Page-level text extractions
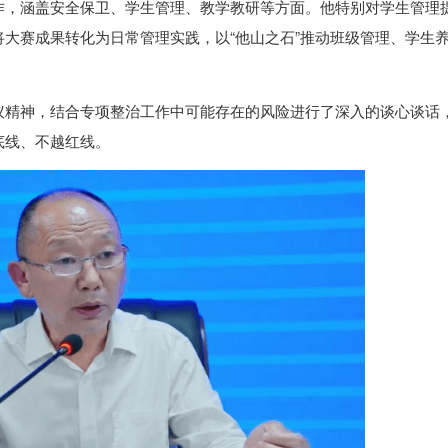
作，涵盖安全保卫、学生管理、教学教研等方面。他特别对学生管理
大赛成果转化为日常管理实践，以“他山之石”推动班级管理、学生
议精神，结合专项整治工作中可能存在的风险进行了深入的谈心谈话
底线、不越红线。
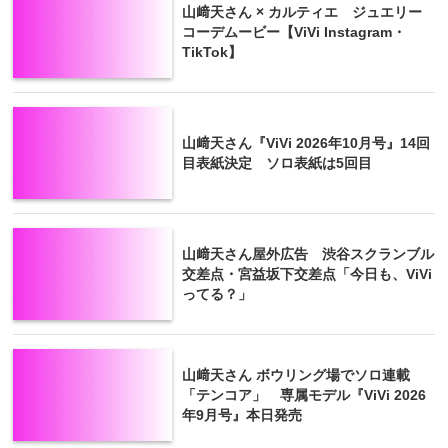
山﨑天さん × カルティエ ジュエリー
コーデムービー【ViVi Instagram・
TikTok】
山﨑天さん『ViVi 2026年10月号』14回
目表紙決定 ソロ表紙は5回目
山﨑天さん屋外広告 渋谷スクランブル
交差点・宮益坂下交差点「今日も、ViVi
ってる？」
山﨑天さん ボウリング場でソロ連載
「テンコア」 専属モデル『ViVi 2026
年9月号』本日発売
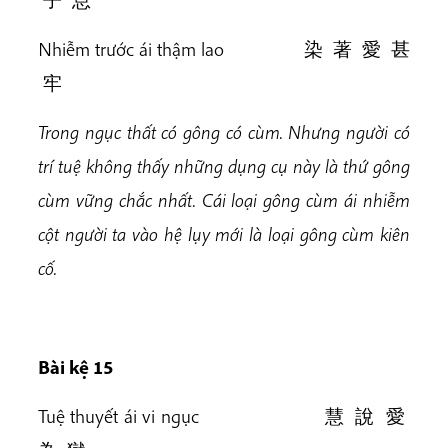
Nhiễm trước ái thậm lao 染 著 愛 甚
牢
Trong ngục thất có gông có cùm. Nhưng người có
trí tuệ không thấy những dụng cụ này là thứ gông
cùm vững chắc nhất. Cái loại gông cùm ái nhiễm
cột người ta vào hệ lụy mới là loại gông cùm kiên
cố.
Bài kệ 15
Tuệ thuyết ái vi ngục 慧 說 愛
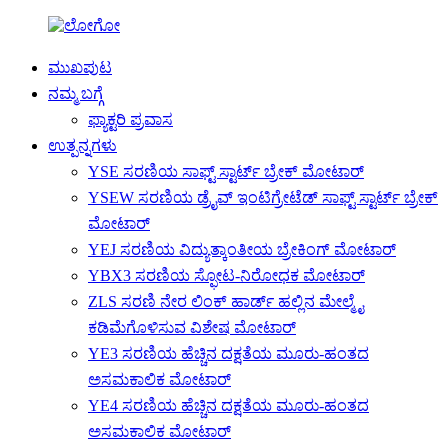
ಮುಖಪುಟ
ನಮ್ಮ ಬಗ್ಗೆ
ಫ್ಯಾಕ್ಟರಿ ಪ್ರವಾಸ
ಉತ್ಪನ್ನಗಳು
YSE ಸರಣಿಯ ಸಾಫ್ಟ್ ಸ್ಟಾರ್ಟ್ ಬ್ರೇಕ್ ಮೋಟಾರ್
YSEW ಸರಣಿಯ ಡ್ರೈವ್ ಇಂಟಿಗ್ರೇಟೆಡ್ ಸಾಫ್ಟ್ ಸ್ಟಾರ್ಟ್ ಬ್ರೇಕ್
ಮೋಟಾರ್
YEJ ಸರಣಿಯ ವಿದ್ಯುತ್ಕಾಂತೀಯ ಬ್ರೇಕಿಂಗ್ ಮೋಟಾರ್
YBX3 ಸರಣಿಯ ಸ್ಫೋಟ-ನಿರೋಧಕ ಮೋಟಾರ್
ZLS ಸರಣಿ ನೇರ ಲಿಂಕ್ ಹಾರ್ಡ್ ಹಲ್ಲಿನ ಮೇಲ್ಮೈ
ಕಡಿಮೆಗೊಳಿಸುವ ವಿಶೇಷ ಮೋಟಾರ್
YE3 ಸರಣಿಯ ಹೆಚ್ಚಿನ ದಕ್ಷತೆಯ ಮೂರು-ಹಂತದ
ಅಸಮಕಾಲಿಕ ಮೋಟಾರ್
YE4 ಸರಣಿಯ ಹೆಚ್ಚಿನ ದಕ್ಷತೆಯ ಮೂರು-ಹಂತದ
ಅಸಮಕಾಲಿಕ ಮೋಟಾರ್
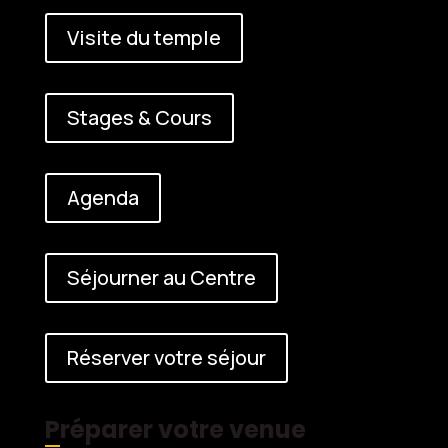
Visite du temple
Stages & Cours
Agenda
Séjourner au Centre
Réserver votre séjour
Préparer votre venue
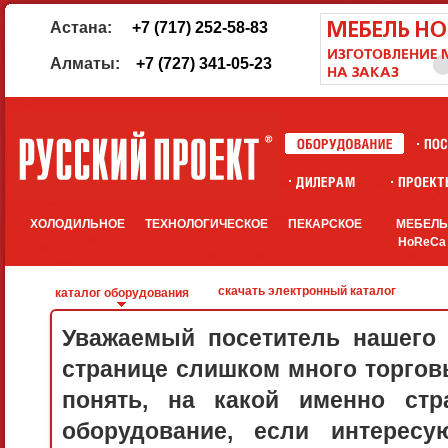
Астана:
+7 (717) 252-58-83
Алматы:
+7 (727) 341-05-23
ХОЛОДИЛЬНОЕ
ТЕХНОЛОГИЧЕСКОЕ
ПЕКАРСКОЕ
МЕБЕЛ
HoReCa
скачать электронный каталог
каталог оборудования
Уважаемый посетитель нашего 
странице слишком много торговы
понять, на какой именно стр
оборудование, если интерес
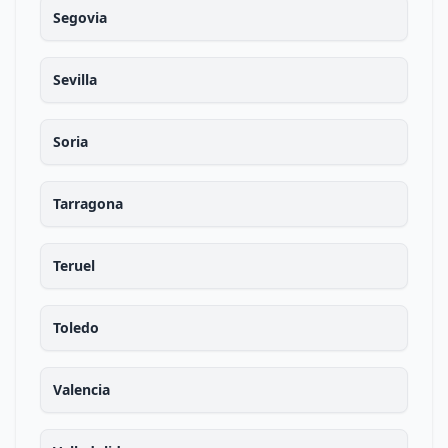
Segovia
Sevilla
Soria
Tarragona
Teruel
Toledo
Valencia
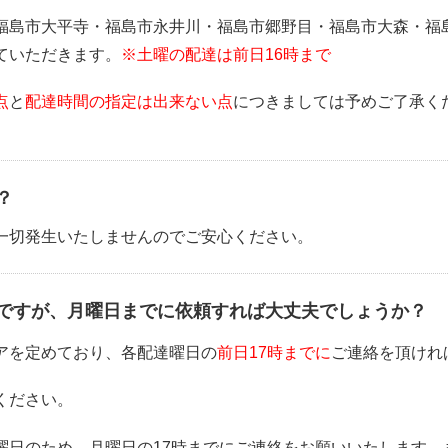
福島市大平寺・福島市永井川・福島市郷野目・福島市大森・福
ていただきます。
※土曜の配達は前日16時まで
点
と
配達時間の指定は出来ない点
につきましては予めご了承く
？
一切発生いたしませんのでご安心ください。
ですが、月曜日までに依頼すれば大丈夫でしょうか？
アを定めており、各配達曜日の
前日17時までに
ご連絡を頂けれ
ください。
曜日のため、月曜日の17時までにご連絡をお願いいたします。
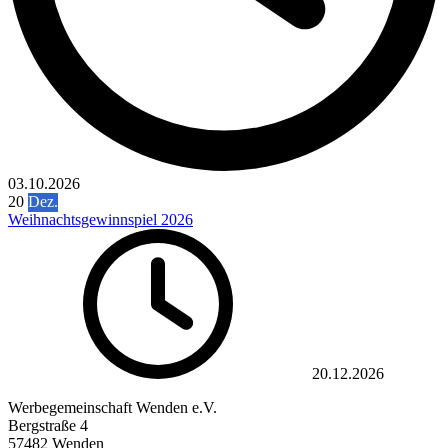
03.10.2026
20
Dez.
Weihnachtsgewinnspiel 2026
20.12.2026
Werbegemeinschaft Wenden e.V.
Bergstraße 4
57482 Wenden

...

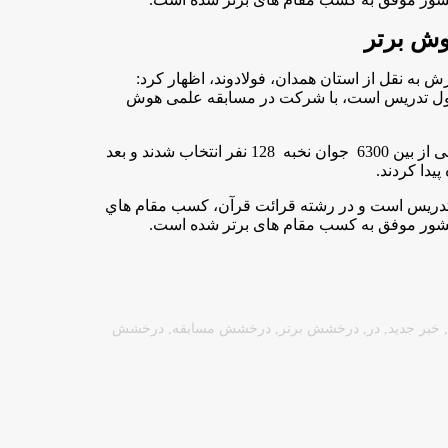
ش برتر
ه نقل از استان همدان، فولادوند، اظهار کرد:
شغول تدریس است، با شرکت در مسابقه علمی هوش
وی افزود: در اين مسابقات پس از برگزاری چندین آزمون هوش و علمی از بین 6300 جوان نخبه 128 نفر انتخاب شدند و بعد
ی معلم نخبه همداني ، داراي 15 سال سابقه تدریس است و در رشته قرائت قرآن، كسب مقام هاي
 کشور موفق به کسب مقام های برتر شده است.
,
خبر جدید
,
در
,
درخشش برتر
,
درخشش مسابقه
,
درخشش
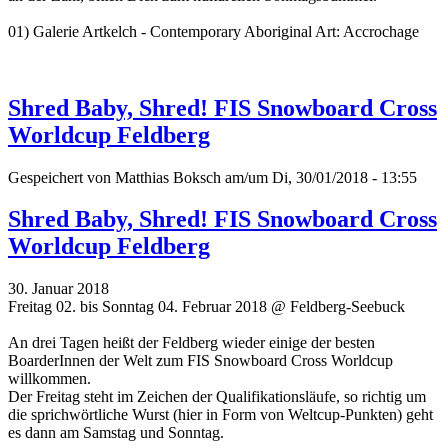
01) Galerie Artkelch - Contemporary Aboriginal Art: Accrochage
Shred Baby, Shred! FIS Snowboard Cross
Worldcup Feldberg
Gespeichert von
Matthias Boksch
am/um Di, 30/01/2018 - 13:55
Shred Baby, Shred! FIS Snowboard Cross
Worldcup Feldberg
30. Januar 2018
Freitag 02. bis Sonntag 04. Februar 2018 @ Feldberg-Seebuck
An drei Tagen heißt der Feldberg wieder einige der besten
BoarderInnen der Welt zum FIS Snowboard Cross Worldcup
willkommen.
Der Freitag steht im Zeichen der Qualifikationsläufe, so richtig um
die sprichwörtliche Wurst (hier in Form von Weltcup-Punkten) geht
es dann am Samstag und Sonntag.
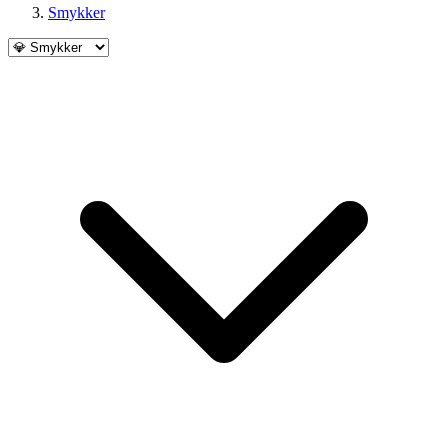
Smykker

Request —
Go through the data above and copy each line that holds the word "gông".

Task output —
Trong ngục thất có gông có cùm. Nhưng người có
trí tuệ không thấy những dụng cụ này là thứ gông
cùm vững chắc nhất. Cái loại gông cùm ái nhiễm
cột người ta vào hệ lụy mới là loại gông cùm kiên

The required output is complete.